┌─ EXCERPT PROVIDED

Some details about hash join
First, about the algorithm itself…
It’s worth mentioning that the hash join implemented in PostgreSQL is not quite the classic one, which uses the build & probe phases. PostgreSQL uses a hybrid hash join, as described by the PostgreSQL developers themselves: https://github.com/postgres/postgres/blob/master/src/backend/executor/nodeHashjoin.c"
This is based on the “hybrid hash join” algorithm described shortly in the https://en.wikipedia.org/wiki/Hash_join#Hybrid_hash_join and in detail in the referenced paper: “An Adaptive Hash Join Algorithm for Multiuser Environments” Hansjörg Zeller; Jim Gray (1990). Proceedings of the 16th VLDB conference. Brisbane: 186–197.
In brief, it is a combination of the classic hash join algorithm and the grace hash join.
Impact of work_mem
When viewing the plan with a hash join, you might see next line in the planner:
Buckets: 1048576 Batches: 1 Memory Usage: 58583kB
Buckets are the number of slots in the hash table, that PostgreSQL uses to distribute data from one of the tables.
Batches are the number of partitions into which PostgreSQL divides the data if the hash table is too large to fit into memory.

└─
┌─ RECORDS PROVIDED

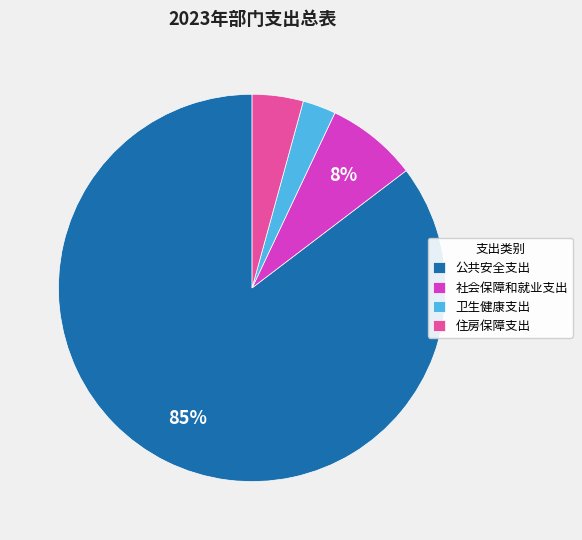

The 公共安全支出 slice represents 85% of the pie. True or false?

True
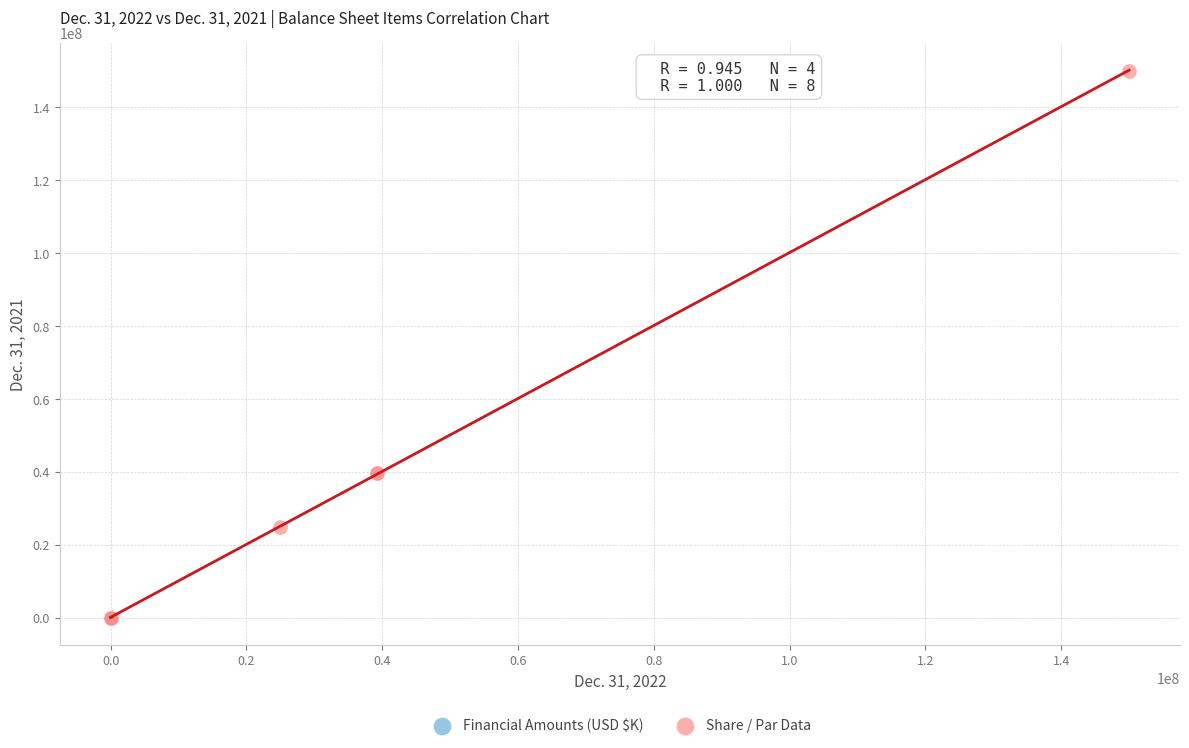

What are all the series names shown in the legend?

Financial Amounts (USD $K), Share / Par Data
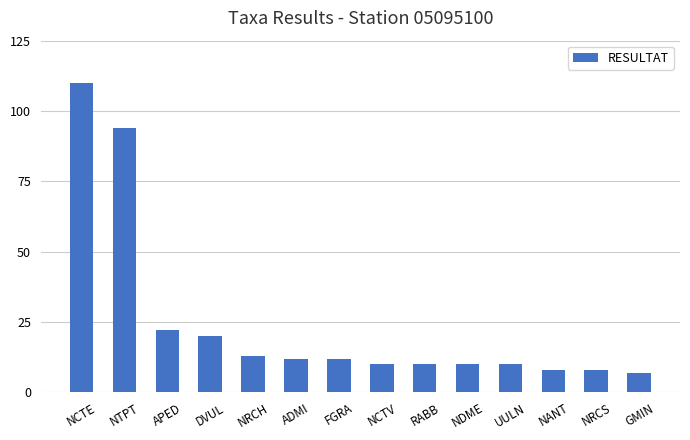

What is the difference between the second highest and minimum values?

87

└─

:: APPLY WHAT YOU READ ::
a. Reproduce the records verbatim, starting with the line that contains "Financial Amounts (USD $K), Share / Par Data" and going on through the final line of the records, with both ends included. Leave the pictures out of your answer.
b. Carry on the text about hash joins in PostgreSQL from the point at which it stops.
The text and the records were drawn from separate sources.

:: PER-TASK OUTPUTS ::
a.
Financial Amounts (USD $K), Share / Par Data

What is the difference between the second highest and minimum values?

87

b.
A part of the planner output indicates that all the data of the hash table fit entirely into RAM and there was no need to split the data into multiple batches. Also remember, that the hash table is built using one of the tables during the JOIN operation, which is smaller in memory size. Therefore, this output shows statistics relative to the smaller table.
But, what happens if we set a smaller value for the “work_mem” parameter?
SET work_mem = '64kB';
SHOW work_mem;
And repeat the query without the ORDER BY part to see the hash join output:
EXPLAIN ANALYZE
SELECT
tbl1.value,
tbl2.description
FROM
public.test_join_tbl1 tbl1
JOIN
public.test_join_tbl2 tbl2
ON
tbl1.id = tbl2.id;
The output will be next:
The number of buckets and batches has changed. This shows the linear impact of the “work_mem” parameter. Additionally, it is worth to mention the other PostgreSQL parameter, “hash_mem_multiplier”. This parameter determines the maximum amount of memory, that can be allocated for hash operations.
The total amount is calculated as the product of the “work_mem” value and the “hash_mem_multiplier” coefficient. By default, “hash_mem_multiplier” is set to 2.0, meaning that twice the amount of memory is available for hash operations compared to the base “work_mem” value.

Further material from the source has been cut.